Input data:
□ □ □ □

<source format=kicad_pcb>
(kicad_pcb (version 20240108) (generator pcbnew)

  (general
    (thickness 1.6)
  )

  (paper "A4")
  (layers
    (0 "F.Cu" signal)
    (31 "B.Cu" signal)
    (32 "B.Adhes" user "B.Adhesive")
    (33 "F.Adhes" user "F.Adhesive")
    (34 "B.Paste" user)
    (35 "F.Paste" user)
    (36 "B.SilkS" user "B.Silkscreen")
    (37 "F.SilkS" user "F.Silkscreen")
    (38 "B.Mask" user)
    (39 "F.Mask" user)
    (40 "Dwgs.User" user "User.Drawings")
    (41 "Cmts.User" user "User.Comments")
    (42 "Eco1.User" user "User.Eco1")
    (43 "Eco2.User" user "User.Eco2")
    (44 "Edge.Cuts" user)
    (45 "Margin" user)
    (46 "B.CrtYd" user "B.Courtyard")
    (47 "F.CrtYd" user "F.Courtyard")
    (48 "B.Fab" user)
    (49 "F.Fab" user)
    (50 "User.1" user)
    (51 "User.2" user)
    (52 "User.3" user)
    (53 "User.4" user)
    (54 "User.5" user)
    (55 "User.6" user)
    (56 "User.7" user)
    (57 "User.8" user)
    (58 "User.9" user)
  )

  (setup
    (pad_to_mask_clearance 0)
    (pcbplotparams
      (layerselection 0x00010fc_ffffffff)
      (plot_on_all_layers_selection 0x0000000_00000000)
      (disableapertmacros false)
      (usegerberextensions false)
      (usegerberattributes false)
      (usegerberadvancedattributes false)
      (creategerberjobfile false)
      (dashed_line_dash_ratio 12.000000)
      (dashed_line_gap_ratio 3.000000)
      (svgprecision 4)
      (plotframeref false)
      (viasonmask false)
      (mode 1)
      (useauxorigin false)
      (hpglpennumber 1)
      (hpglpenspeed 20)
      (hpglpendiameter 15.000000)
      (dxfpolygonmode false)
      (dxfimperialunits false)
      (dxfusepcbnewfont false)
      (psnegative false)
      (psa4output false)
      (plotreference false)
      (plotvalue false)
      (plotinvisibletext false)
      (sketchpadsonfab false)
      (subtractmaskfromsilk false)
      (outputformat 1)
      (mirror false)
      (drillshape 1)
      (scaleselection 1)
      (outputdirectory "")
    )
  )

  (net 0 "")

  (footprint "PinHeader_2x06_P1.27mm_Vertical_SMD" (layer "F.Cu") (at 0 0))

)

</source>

□ □ □ □

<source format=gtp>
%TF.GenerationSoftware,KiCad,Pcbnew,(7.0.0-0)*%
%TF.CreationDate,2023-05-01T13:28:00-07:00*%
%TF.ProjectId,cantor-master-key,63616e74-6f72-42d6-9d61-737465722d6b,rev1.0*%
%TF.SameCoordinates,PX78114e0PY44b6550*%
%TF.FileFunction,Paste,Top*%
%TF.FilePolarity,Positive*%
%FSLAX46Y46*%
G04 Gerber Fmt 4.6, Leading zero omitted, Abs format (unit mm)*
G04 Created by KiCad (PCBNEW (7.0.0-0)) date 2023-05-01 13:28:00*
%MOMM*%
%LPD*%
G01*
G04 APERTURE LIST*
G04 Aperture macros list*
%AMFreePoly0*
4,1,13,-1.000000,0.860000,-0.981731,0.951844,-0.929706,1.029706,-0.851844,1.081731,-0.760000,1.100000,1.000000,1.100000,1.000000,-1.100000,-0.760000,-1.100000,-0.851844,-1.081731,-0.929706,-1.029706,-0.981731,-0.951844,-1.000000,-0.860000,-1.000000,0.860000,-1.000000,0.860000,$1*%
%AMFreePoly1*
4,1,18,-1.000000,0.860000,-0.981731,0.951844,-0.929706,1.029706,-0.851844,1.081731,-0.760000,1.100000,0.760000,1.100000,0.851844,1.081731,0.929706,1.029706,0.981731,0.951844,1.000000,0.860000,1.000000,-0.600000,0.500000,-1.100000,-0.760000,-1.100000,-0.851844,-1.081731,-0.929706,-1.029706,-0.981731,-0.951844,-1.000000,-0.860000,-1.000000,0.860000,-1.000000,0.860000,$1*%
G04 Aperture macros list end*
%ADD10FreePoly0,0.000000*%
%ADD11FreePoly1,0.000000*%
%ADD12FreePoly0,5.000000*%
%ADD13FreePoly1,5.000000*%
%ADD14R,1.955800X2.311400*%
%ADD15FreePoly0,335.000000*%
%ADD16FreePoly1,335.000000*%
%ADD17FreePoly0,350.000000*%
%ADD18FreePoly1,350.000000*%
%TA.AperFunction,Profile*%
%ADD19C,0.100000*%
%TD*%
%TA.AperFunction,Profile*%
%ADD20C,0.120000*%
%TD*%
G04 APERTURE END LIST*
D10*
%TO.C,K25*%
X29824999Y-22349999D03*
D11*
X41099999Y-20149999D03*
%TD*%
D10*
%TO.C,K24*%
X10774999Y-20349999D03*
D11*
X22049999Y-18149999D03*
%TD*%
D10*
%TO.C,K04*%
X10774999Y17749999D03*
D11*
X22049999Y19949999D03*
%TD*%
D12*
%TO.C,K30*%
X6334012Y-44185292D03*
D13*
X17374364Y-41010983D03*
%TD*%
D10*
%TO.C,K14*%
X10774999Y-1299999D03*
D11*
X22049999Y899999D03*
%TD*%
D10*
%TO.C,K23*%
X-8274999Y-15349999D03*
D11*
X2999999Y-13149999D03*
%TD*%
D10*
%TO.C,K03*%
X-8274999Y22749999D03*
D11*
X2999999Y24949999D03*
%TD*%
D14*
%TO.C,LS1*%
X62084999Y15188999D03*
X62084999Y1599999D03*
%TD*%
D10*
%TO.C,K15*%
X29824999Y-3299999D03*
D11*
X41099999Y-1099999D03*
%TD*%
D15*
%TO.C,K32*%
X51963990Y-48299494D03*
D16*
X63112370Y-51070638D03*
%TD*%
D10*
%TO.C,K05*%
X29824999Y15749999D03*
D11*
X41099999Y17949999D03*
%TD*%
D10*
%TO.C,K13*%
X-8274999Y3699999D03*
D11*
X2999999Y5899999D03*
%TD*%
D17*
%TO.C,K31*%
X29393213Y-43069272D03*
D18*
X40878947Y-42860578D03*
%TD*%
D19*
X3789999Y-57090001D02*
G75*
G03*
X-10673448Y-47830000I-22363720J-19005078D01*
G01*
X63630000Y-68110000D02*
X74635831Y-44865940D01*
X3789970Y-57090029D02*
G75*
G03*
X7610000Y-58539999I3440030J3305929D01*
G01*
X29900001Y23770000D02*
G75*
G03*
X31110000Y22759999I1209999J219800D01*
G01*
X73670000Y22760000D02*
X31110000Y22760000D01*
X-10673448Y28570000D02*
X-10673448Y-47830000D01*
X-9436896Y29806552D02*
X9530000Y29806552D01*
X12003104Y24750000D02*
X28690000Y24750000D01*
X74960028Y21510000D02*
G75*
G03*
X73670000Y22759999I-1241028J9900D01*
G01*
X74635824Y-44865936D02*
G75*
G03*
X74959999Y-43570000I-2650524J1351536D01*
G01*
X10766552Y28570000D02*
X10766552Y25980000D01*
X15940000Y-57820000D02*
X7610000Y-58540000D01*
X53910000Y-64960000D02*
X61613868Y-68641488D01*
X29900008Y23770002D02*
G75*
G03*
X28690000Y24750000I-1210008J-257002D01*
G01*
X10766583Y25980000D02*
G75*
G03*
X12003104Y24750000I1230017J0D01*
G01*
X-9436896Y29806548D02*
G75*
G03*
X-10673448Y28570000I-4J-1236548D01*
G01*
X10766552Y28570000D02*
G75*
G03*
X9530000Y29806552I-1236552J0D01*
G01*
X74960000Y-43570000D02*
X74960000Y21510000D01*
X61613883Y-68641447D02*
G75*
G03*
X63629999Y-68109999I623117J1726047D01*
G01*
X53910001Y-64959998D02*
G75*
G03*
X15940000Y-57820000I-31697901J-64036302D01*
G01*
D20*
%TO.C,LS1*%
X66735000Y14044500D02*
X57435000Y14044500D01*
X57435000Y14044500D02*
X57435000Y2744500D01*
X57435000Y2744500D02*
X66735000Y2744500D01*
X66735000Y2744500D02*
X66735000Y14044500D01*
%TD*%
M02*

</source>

□ □ □ □

Work required: From the records above, copy each line in which the string "Adhes" occurs.

Result for this exercise:
    (32 "B.Adhes" user "B.Adhesive")
    (33 "F.Adhes" user "F.Adhesive")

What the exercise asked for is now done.